PROBLEM TO SOLVE -
Exclude images, then output the remaining data verbatim.

EXERCISE DATA -
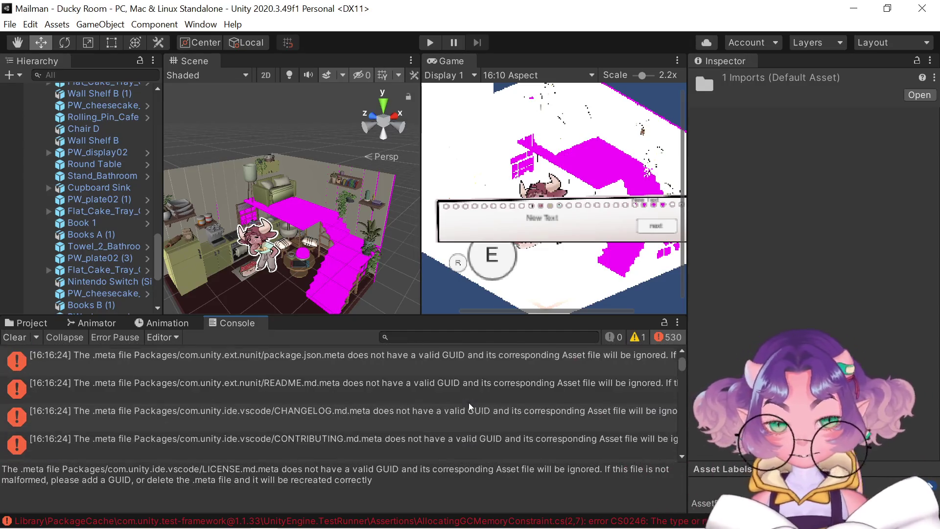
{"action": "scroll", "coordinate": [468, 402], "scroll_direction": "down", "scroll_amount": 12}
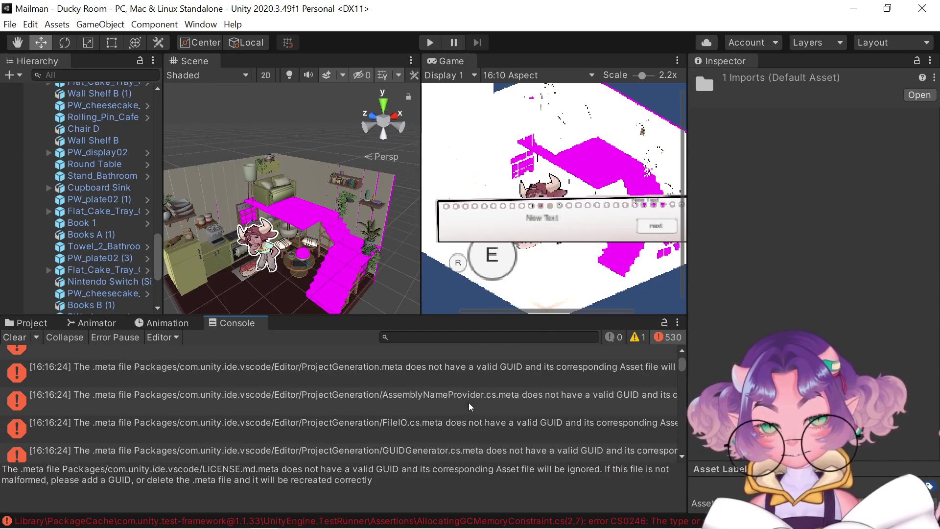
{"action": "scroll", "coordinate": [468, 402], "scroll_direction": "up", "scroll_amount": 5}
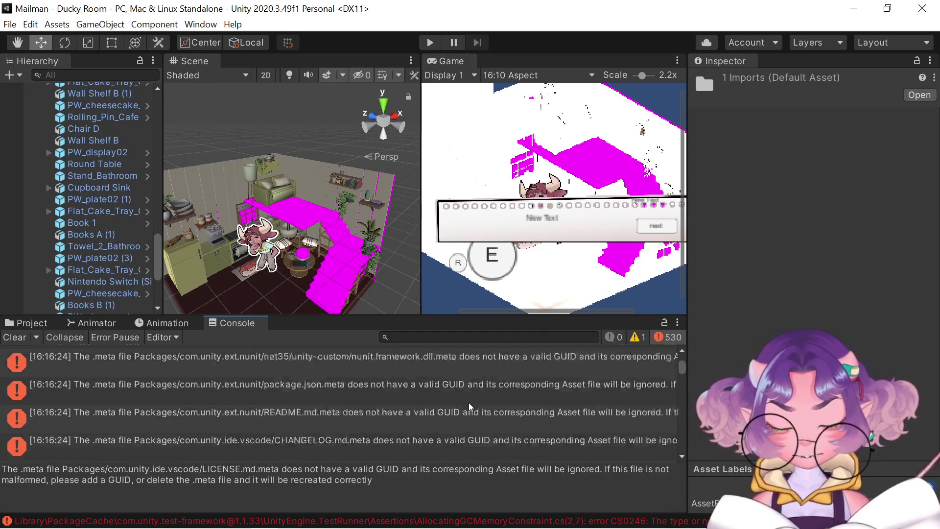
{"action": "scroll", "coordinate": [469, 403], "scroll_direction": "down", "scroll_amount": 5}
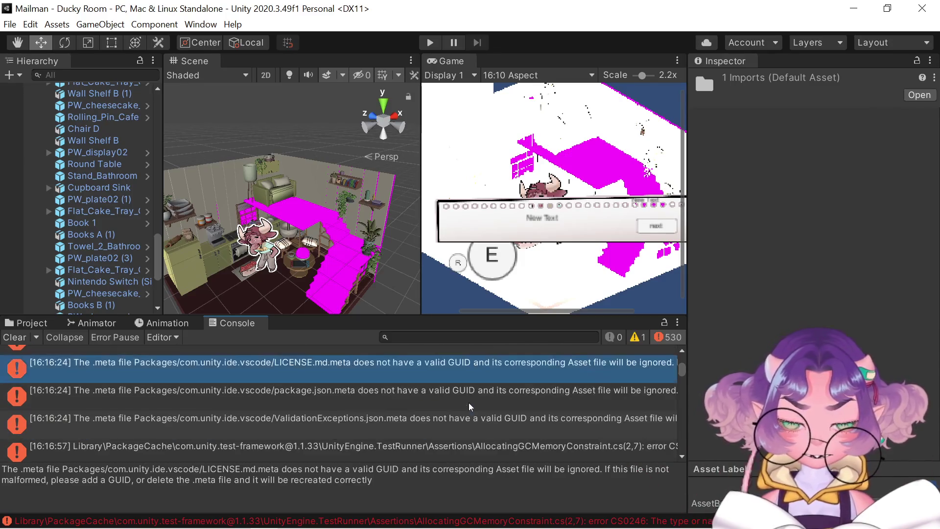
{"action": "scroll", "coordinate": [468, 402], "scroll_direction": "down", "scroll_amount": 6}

REPLY TO THE TASK -
{"action": "scroll", "coordinate": [468, 402], "scroll_direction": "down", "scroll_amount": 12}
{"action": "scroll", "coordinate": [468, 402], "scroll_direction": "up", "scroll_amount": 5}
{"action": "scroll", "coordinate": [469, 403], "scroll_direction": "down", "scroll_amount": 5}
{"action": "scroll", "coordinate": [468, 402], "scroll_direction": "down", "scroll_amount": 6}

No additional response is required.